Recovery from Errant lxd init

We have an LXD host that finally got upgraded from 16.04 to 18.04. In the process of this upgrade we realized that the old Apt version of LXD was still present. I was able to uninstall the Apt packages and refresh the Snap package and now the client tools and such seem to be fine.

However, unfortunately I did not discover this was the issue until after I had re-ran lxd init. Now I have an intact zpool but an LXD application that knows nothing of its previous self.
lxd recover fails with: Error: Failed validation request: Failed checking volumes on pool "default": Instance "containername" in project "default" has a different instance type in its backup file ("") and the zfs mountpoint for that container shows legacy. I can temporarily manually set the container dataset mountpoint to a known location and zfs mount and am able to view backup.yaml.

I am pretty sure my re-execution of lxd init was a bad idea but would like to know how I can recover to a working state. Thanks.

The problem is that you should have run lxd.migrate when you had both the deb and snap, that would have seamlessly transferred the data over.

The fact that you ran lxd init on the new install doesn’t really change anything, it’s just a clean empty LXD.

I think we could make LXD a bit smarter in lxd recover so that if no type is set, we assume it is containers. @tomp

In the meantime, you could go and edit the backup.yaml by hand to have a type: container inside of the container section. This may be enough to make lxd recover happy.

Thank you, Stéphane. That seems to get me past the first pass but now lxd recover fails with: snapshot inconsistency: Snapshot count in backup config and storage device are different: Backup snapshots mismatch.

I have removed the snapshot data in backup.yaml and see the snapshots on the filesystem. I do not care about recovering the snapshot on this or any other container. Can I just delete the snapshots with zfs?

Yeah, that should be fine, it just wants the two to line up.

With snapshots cleaned up I am seeing a new error.

$ sudo lxd recover
This LXD server currently has the following storage pools:
Would you like to recover another storage pool? (yes/no) [default=no]: yes
Name of the storage pool: default
Name of the storage backend (cephfs, dir, lvm, zfs, ceph, btrfs): zfs
Source of the storage pool (block device, volume group, dataset, path, ... as applicable): tank/lxd
Additional storage pool configuration property (KEY=VALUE, empty when done): zfs.pool_name=tank/lxd
Additional storage pool configuration property (KEY=VALUE, empty when done):
Would you like to recover another storage pool? (yes/no) [default=no]:
The recovery process will be scanning the following storage pools:
 - NEW: "default" (backend="zfs", source="tank/lxd")
Would you like to continue with scanning for lost volumes? (yes/no) [default=yes]:
Scanning for unknown volumes...
Error: Failed validation request: Post "http://unix.socket/internal/recover/validate": EOF

Hmm, that suggests LXD crashed…

Can you check journalctl -u snap.lxd.daemon -n 300 for some kind of stack trace or error?

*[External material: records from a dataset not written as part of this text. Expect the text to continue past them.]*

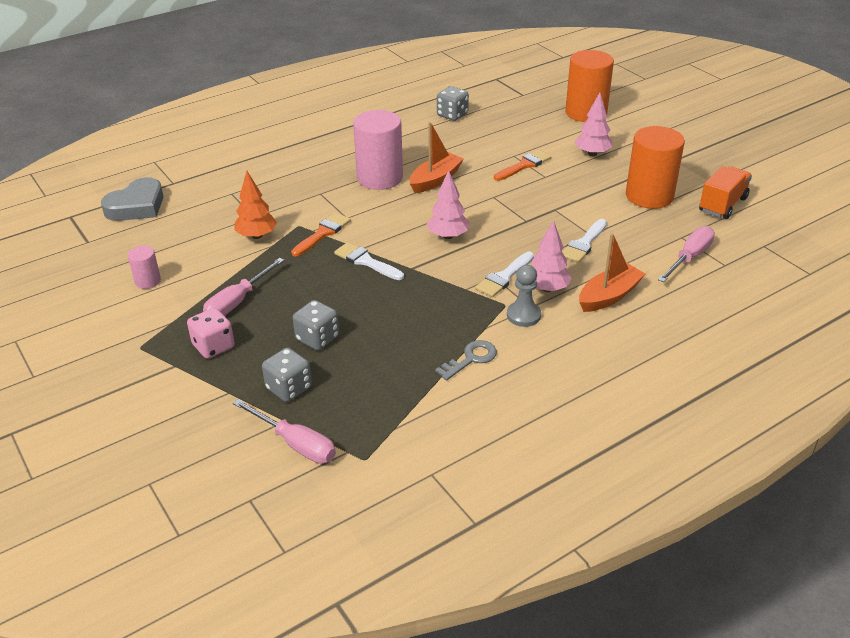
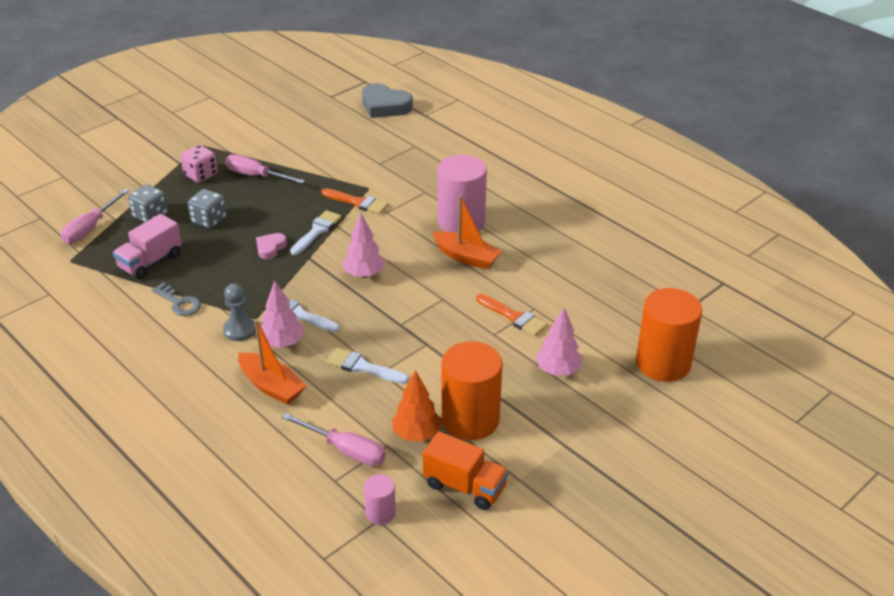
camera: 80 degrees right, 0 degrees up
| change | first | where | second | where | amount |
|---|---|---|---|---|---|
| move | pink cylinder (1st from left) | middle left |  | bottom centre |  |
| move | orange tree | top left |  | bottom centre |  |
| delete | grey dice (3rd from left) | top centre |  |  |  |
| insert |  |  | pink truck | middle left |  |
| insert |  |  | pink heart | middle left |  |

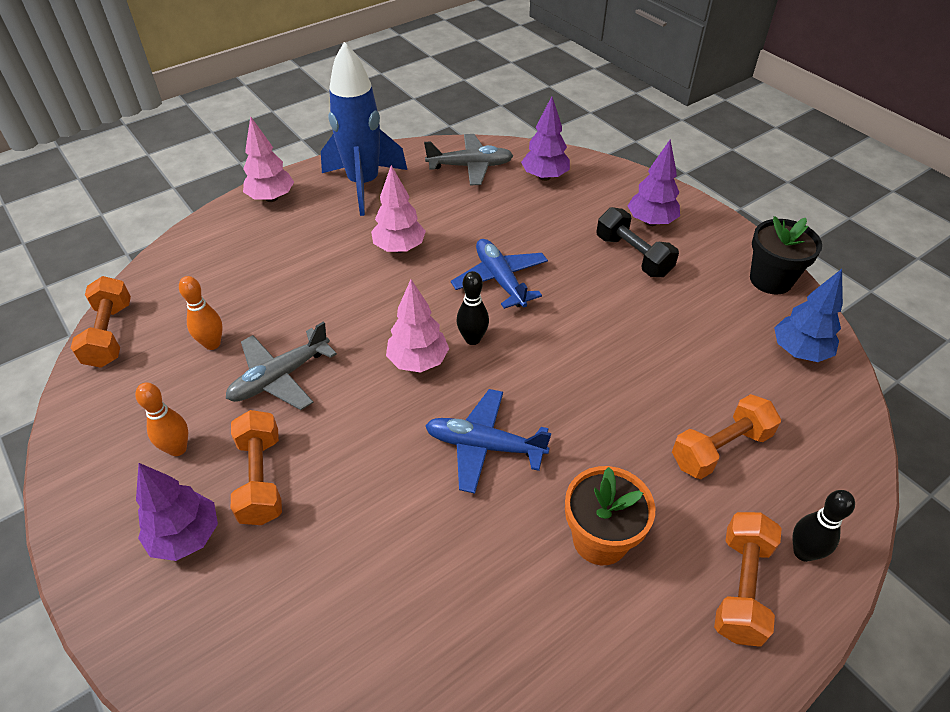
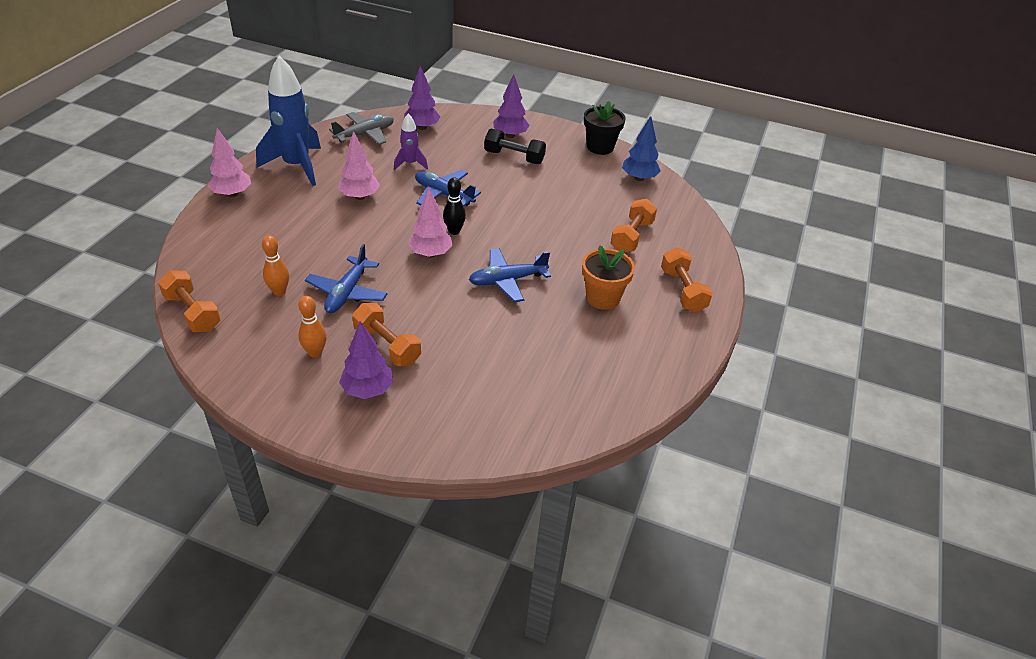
camera: 35 degrees left, 5 degrees down
| change | first | where | second | where | amount |
|---|---|---|---|---|---|
| recolor | grey plane (1st from left) | middle left | blue plane (1st from left) | centre |  |
| delete | black bowling pin (2nd from left) | bottom right |  |  |  |
| insert |  |  | purple rocket | top centre |  |

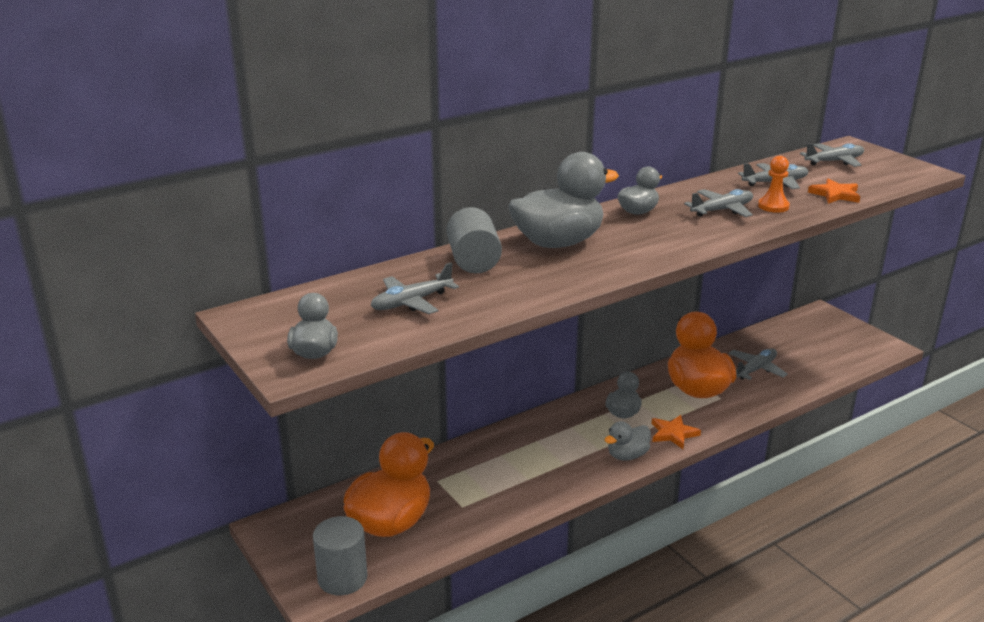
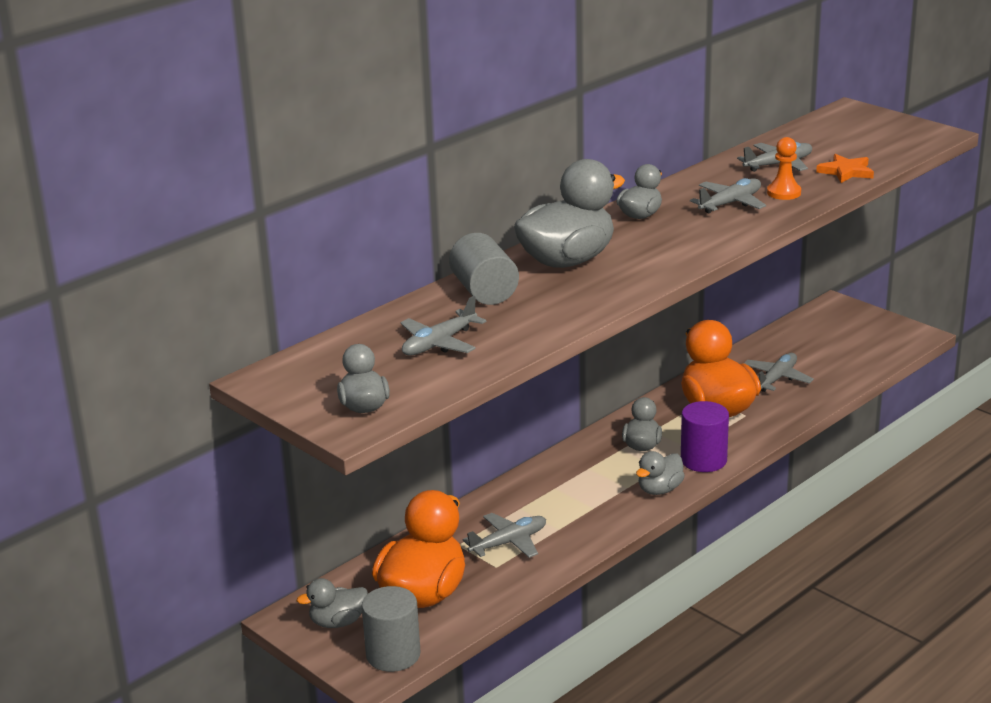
camera: 10 degrees left, 0 degrees up
| change | first | where | second | where | amount |
|---|---|---|---|---|---|
| replace | orange star (1st from left) | bottom right | purple cylinder | middle right |  |
| move | grey plane (5th from left in the first image) | top right | grey plane (2nd from left) | bottom centre |  |
| insert |  |  | grey duck (1st from left) | bottom centre |  |

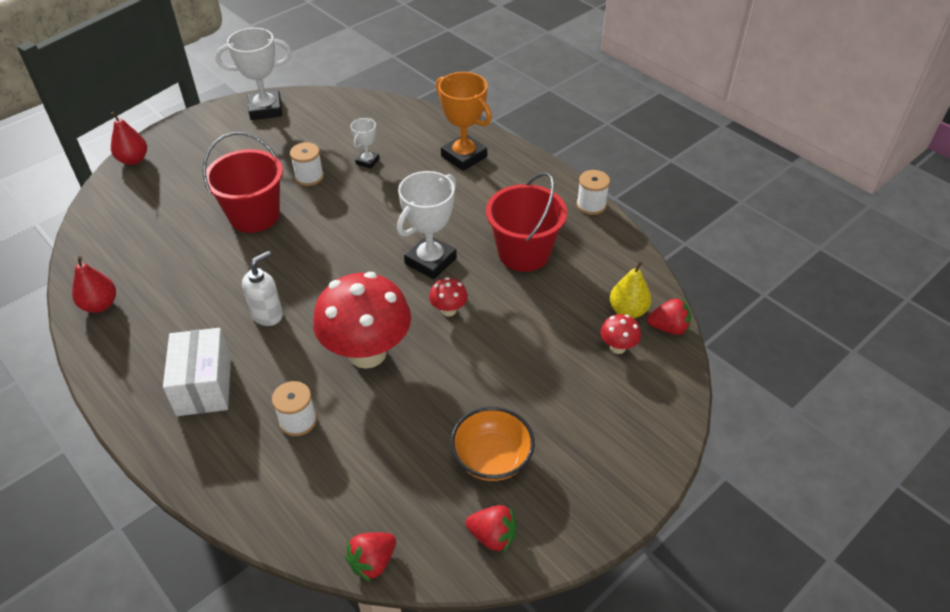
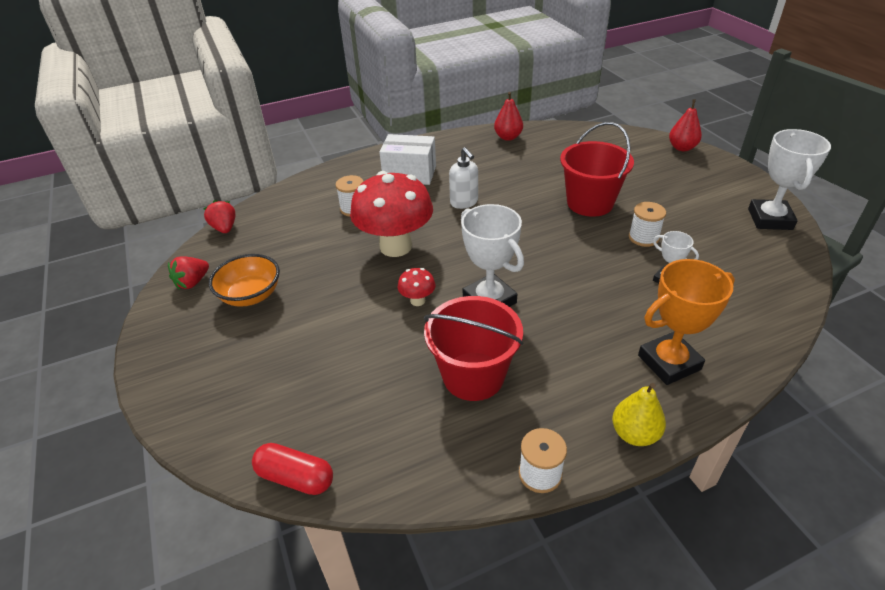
camera: 110 degrees right, 5 degrees down
| change | first | where | second | where | amount |
|---|---|---|---|---|---|
| delete | red mushroom (3rd from left) | centre |  |  |  |
| move | yellow pear | centre |  | bottom right |  |
| replace | red strawberry (3rd from left) | middle right | red capsule | bottom left |  |

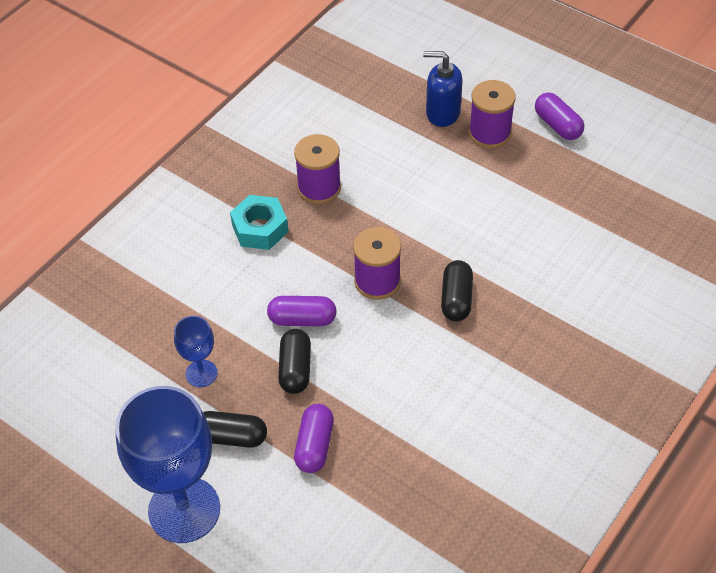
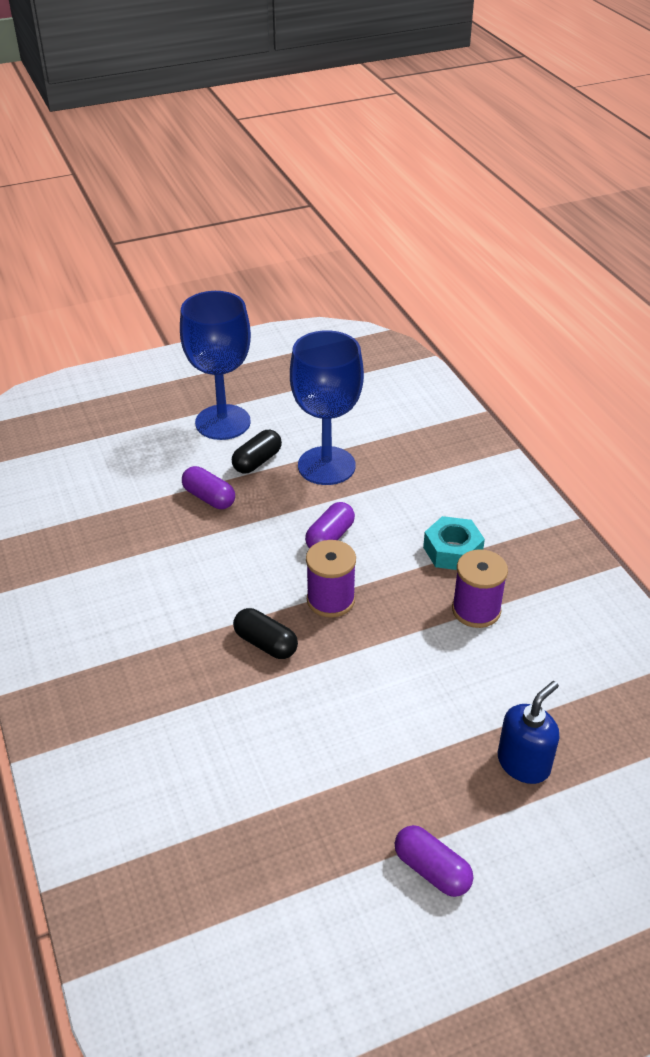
camera: 120 degrees right, 10 degrees down
| change | first | where | second | where | amount |
|---|---|---|---|---|---|
| resize | blue goblet (2nd from left) | middle left |  | centre | x2.09 |
| delete | black capsule (2nd from left) | centre |  |  |  |
| delete | purple spool (3rd from left) | top right |  |  |  |
| rotate | purple capsule (3rd from left) | top right |  | bottom right | 45 degrees clockwise |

Not a single syslog entry for that unit when running recover and receive the same result. I did snap restart lxd beforehand just to be sure. There are a few entries from the zed daemon during the recover execution but that’s it (other than the sudo entries, of course).

To close the loop on this, I was never able to get recover to work with the existing storage pool. I ended up removing/installing/initializing LXD with a new dataset. A zfs send/receive of the individual container datasets from the old to the new pool allowed lxd recover to run correctly.